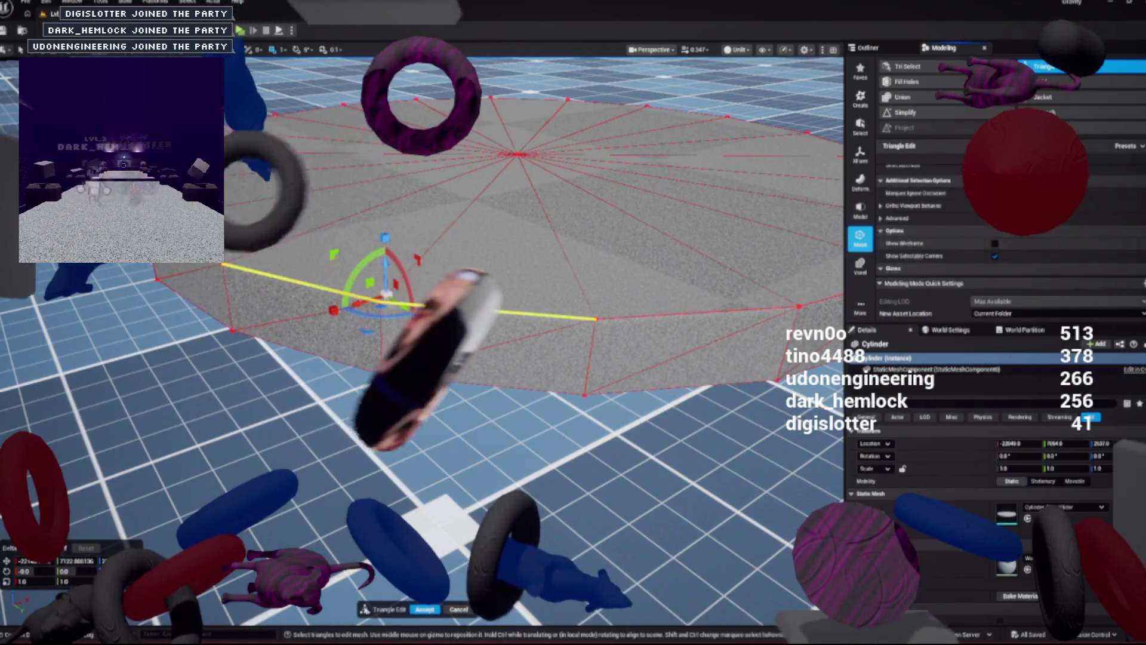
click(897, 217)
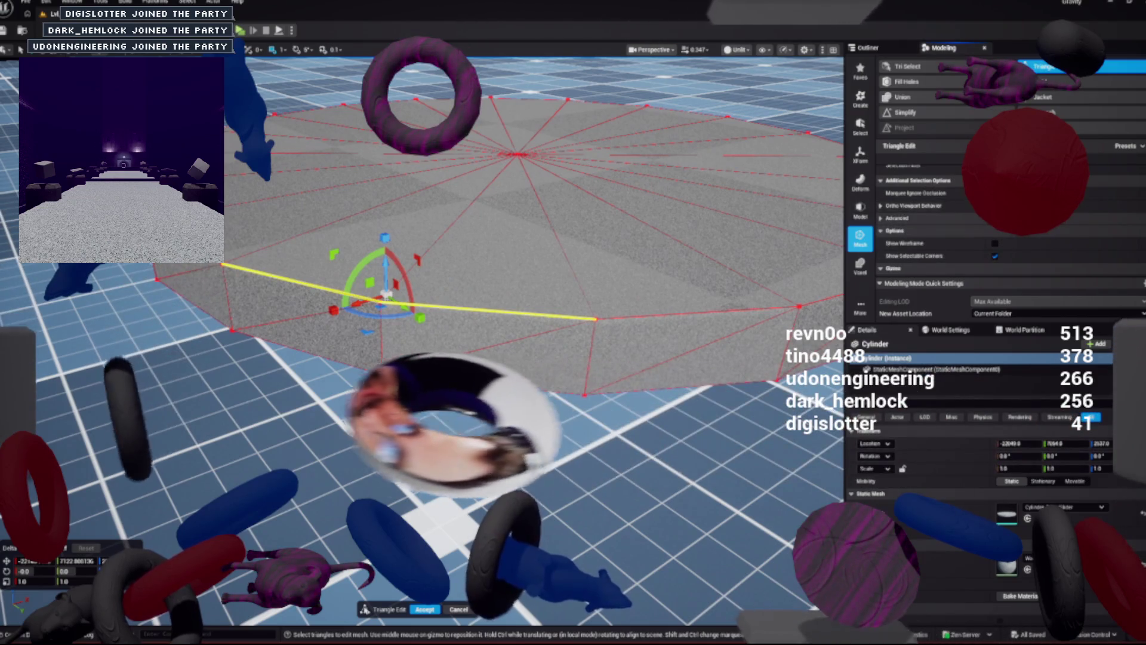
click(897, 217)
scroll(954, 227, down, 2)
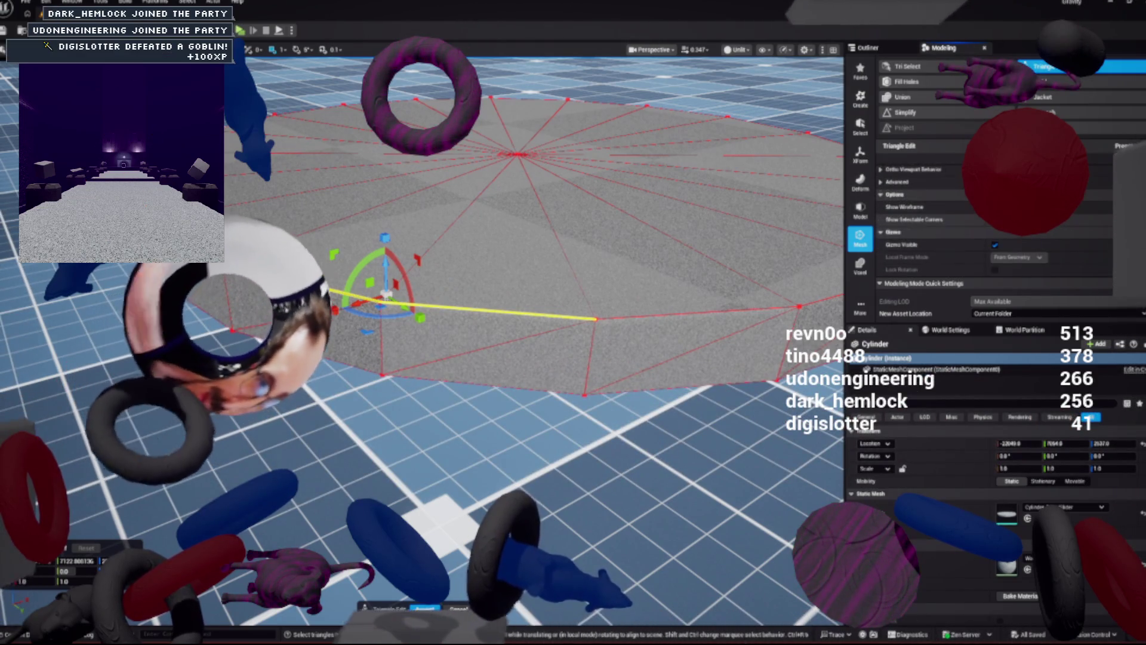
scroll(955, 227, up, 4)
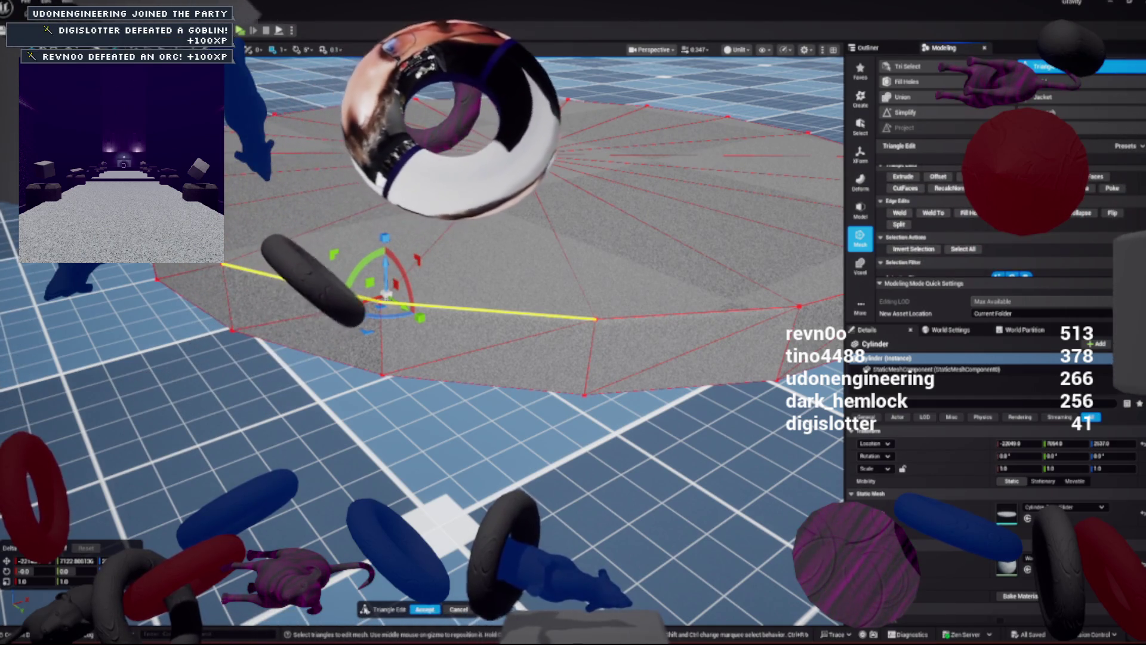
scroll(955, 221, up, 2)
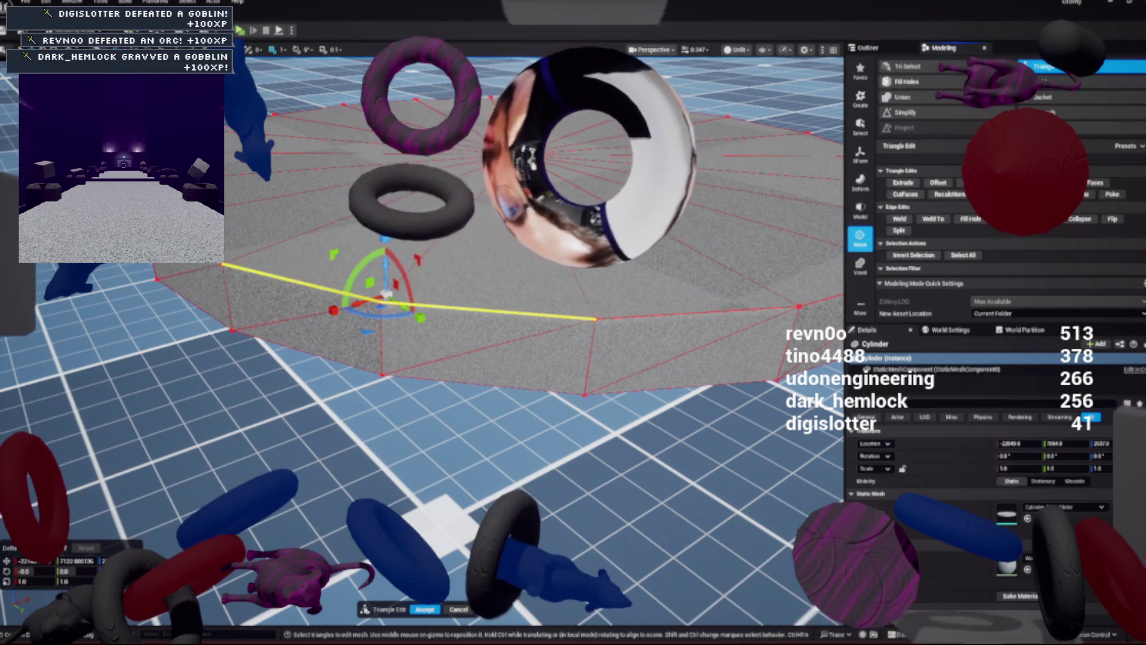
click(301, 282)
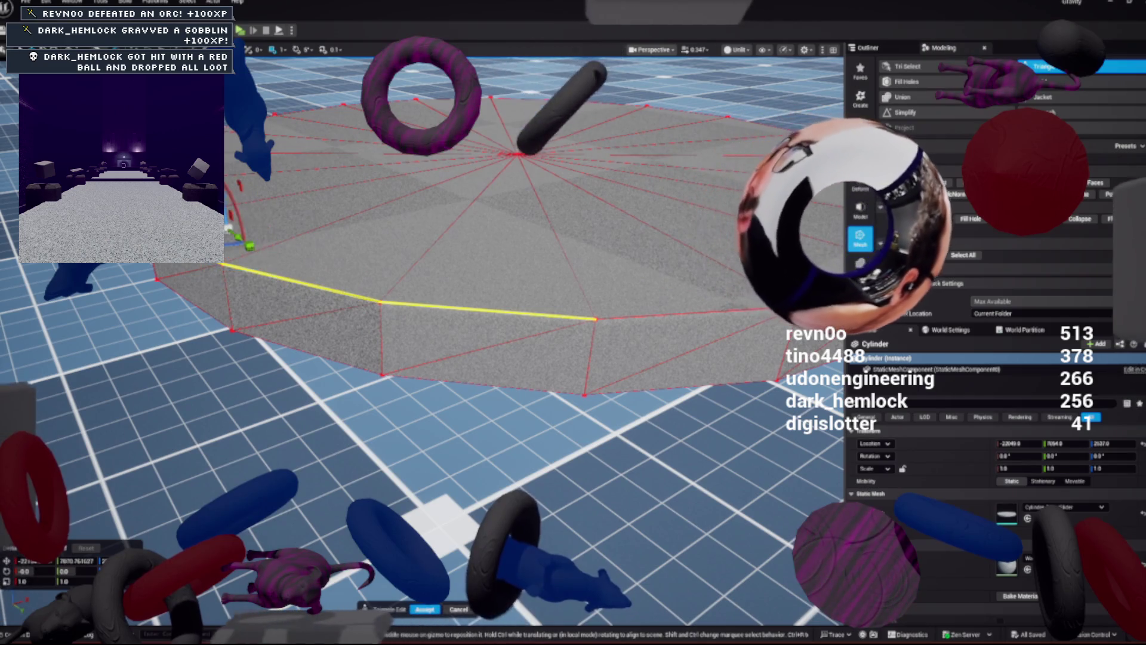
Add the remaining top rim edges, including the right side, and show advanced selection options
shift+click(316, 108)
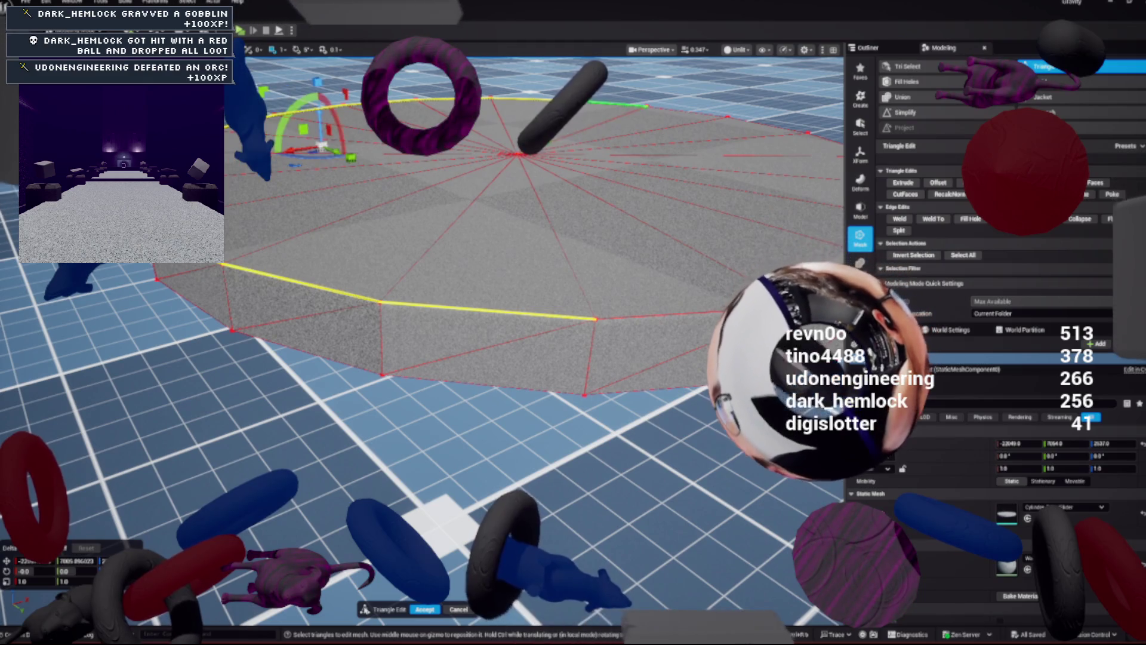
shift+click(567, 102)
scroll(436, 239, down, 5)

= Task brief =
In how many lines of the data above does the word "click" occur? Only the number is wanted.

= Answer to the problem =
5